Private Equity Fundraising Is Sitting Pretty in 2017—PitchBook Report
The first half of the year has been good to PE as investors continued to commit capital and funds steadily put their dry powder to work.
This year could rival 2007 for private equity fundraising if limited partners keep up their current pace of capital commitments, a new report from PitchBook shows.
The “2Q 2017 U.S. PE Breakdown” report, released in partnership with Merrill Corporation and Murray Devine, shows that capital commitments are on pace to surpass $220 billion by the end of 2017.
U.S. PE funds continue to put money to work, despite hard-to-find quality targets and high prices. M&A EBITDA multiples have dipped to 10.5 times in the first half of this year, only slightly down from their post-recession high of 10.7 times in 2016.

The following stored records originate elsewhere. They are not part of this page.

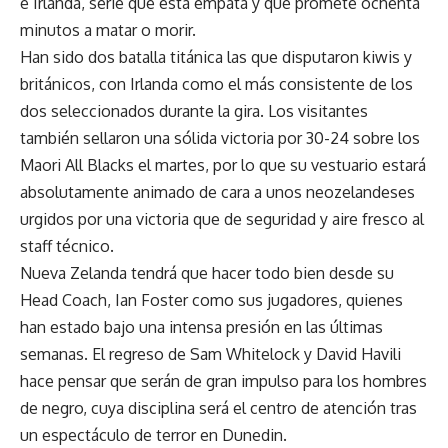
e Irlanda, serie que está empata y que promete ochenta
minutos a matar o morir.
Han sido dos batalla titánica las que disputaron kiwis y
británicos, con Irlanda como el más consistente de los
dos seleccionados durante la gira. Los visitantes
también sellaron una sólida victoria por 30-24 sobre los
Maori All Blacks el martes, por lo que su vestuario estará
absolutamente animado de cara a unos neozelandeses
urgidos por una victoria que de seguridad y aire fresco al
staff técnico.
Nueva Zelanda
tendrá que hacer todo bien desde su
Head Coach, Ian Foster como sus jugadores, quienes
han estado bajo una intensa presión en las últimas
semanas. El regreso de Sam Whitelock y David Havili
hace pensar que serán de gran impulso para los hombres
de negro, cuya disciplina será el centro de atención tras
un espectáculo de terror en Dunedin.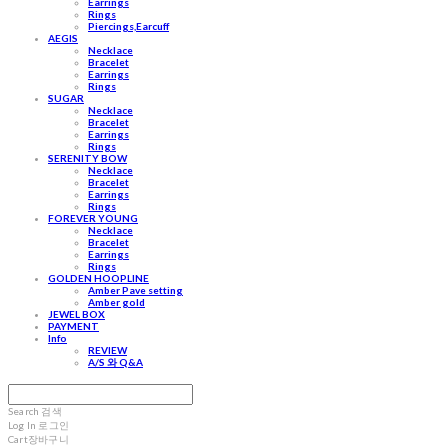
Earrings
Rings
Piercings,Earcuff
AEGIS
Necklace
Bracelet
Earrings
Rings
SUGAR
Necklace
Bracelet
Earrings
Rings
SERENITY BOW
Necklace
Bracelet
Earrings
Rings
FOREVER YOUNG
Necklace
Bracelet
Earrings
Rings
GOLDEN HOOPLINE
Amber Pave setting
Amber gold
JEWEL BOX
PAYMENT
Info
REVIEW
A/S 와 Q&A
Search
검색
Log In
로그인
Cart
장바구니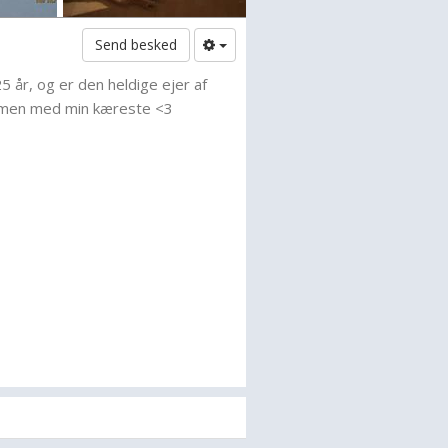
Send besked
5 år, og er den heldige ejer af
men med min kæreste <3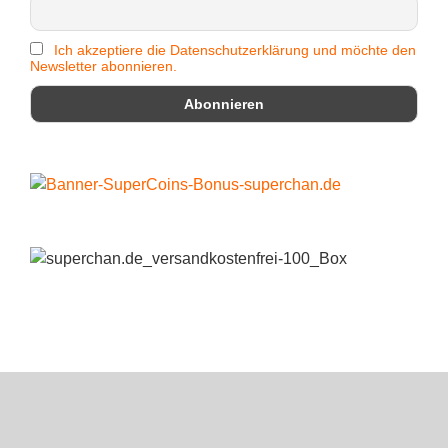
Ich akzeptiere die Datenschutzerklärung und möchte den
Newsletter abonnieren.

Despite those headwinds, PE investors spent $151.1 billion across 866 deals in the second quarter of this year, buoyed by high-yield credit spreads and more than half a trillion dollars in dry powder.
The upper middle market saw an increase in its share of total deals in the first half of 2017, while so-called megadeals—worth at least $2.5 billion—lost ground. Merely five such deals closed, the lowest number since 2012, reflecting a slowdown due to competitive corporate bidders.
The information technology sector has continued to be popular among investors. Meanwhile the energy sector has struggled amid price fluctuations and excess global supply.